Liste des tâches:
(1) Dans l'article sur l'évaluation, reprenez sous forme de liste le paragraphe qui commence par « Que peut-on évaluer ? », en gardant ses faits principaux.
(2) Recopiez mot pour mot, dans l'article sur l'évaluation, tout ce qui va de « Une expérience italienne » jusqu'à « d’un processus évaluatif. ».
(3) Poursuivez l'article sur l'évaluation à partir de l'endroit où il s'arrête.

Extrait source:
══════════

Une expérience italienne visant à situer l’évaluation dans un horizon plus large, par Mea Tamburini
Pourquoi fait-on une évaluation ? C’est de cette question qu’il faut toujours partir au moment d’entreprendre un processus de ce type. Cet article vise à aider les animateurs en éducation au développement à rendre explicites les logiques implicites présentes dans tous les projets, en examinant les différentes phases d’un processus évaluatif.
Nous fournirons, à cette fin, des techniques utiles à l’évaluation d’un projet spécifique, et surtout à l’analyse de la politique globale d’éducation au développement de l’ONG. L’évaluation est et reste un instrument au service de l’évaluateur, de ses besoins et de ses objectifs. L’évaluation « objective » en soi n’existe pas, il n’y a que différentes interprétations possibles de la réalité.
Que peut-on évaluer ? Tous les objectifs d’un projet peuvent être évalués : il faut choisir les aspects les plus intéressants. Ce qui est généralement évalué, ce sont les personnes, les responsabilités, les objets, les informations, les activités, l’impact externe, le nombre de participants aux activités (pour donner un exemple d’évaluation quantitative) ou le type de changement qui a eu lieu à l’intérieur d’une structure (évaluation qui peut être quantitative ou qualitative).

══════════

Données sources:
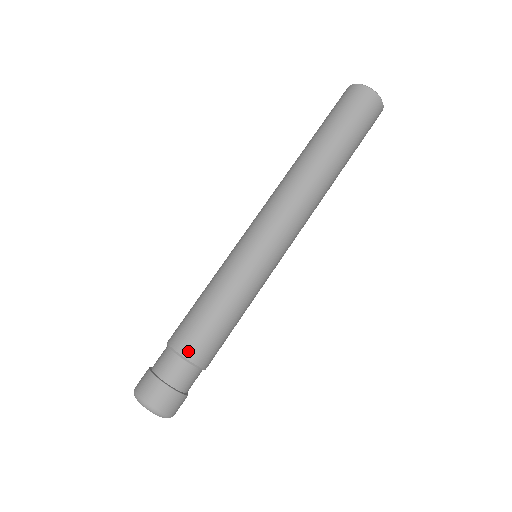
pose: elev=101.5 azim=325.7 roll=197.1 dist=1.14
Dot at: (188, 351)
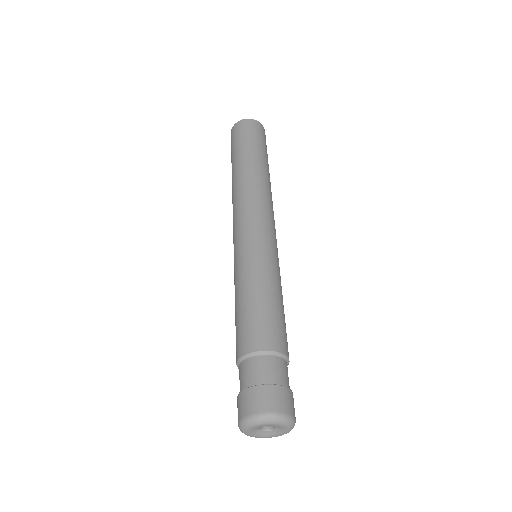
Dot at: (242, 349)
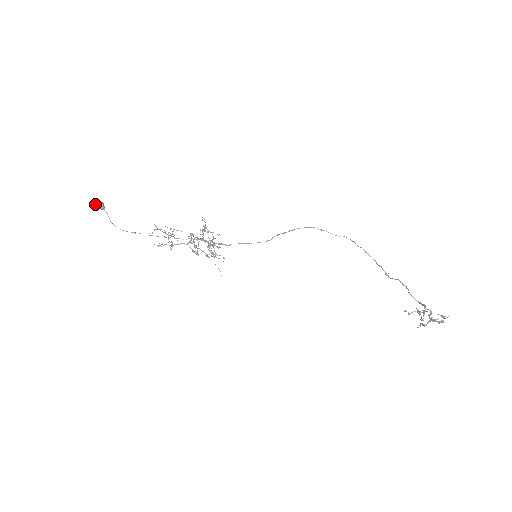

══════════

Résultats par tâche:
(1)
- Tous les objectifs d'un projet peuvent être évalués, mais il faut choisir les aspects les plus intéressants.
- On évalue en général :
  - les personnes ;
  - les responsabilités ;
  - les objets ;
  - les informations ;
  - les activités ;
  - l'impact externe ;
  - le nombre de participants aux activités (exemple d'évaluation quantitative) ;
  - le type de changement survenu à l'intérieur d'une structure (évaluation quantitative ou qualitative).

(2)
Une expérience italienne visant à situer l’évaluation dans un horizon plus large, par Mea Tamburini
Pourquoi fait-on une évaluation ? C’est de cette question qu’il faut toujours partir au moment d’entreprendre un processus de ce type. Cet article vise à aider les animateurs en éducation au développement à rendre explicites les logiques implicites présentes dans tous les projets, en examinant les différentes phases d’un processus évaluatif.

(3)
Les données obtenues doivent toujours être observables (même dans l’analyse qualitative) et utiles à l’objectif de l’évaluation. Un objectif peut toujours être évalué. Mais il se peut qu’il ne soit pas mesurable : en effet, la mesure renvoie l’évaluation uniquement au niveau quantitatif alors que certains éléments des projets ne sont pas quantifiables même s’ils devraient être observables. Il importe de distinguer entre objectifs à court terme, à moyen terme et à long terme.
Comme on peut le déduire du schéma suivant, chaque objectif fait partie d’une finalité (laquelle n’est habituellement pas mesurable). Tout projet peut être subdivisé en plusieurs étapes partielles qui doivent être évaluées selon une logique particulière. Le problème réside dans la définition a priori aussi bien de la place que de la logique du projet à l’intérieur du changement politique souhaité :
Autre difficulté majeure du processus évaluatif, le choix entre méthode quantitative ou qualitative. Bien que la première soit souvent perçue comme neutre, il est nécessaire de les employer toutes les deux (en veillant à ce que les éléments recueillis avec les deux méthodes soient observables). L’objectivité et la neutralité de l’évaluation quantitative sont une pure illusion : n’importe quelle grille d’évaluation peut être utile si elle est adaptée aux différents projets des promoteurs.
Bien souvent, deux modèles extrêmes d’évaluation sont utilisés :
1. l’évaluation externe réalisée par un observateur une fois le projet achevé
2. l’évaluation interne ou participative, planifiée a priori, qui prévoit également l’autoévaluation des partenaires.
Lors de la réalisation, par exemple, de projets à résultats transférables, —typiques des expériences pilotes— le bailleur de fonds impose une évaluation, et parfois l’intervention d’un expert censé garantir davantage d’objectivité. Cette intervention ne rend toutefois pas une évaluation plus objective et neutre, car les critères choisis par une personne extérieure peuvent s’avérer inadéquats.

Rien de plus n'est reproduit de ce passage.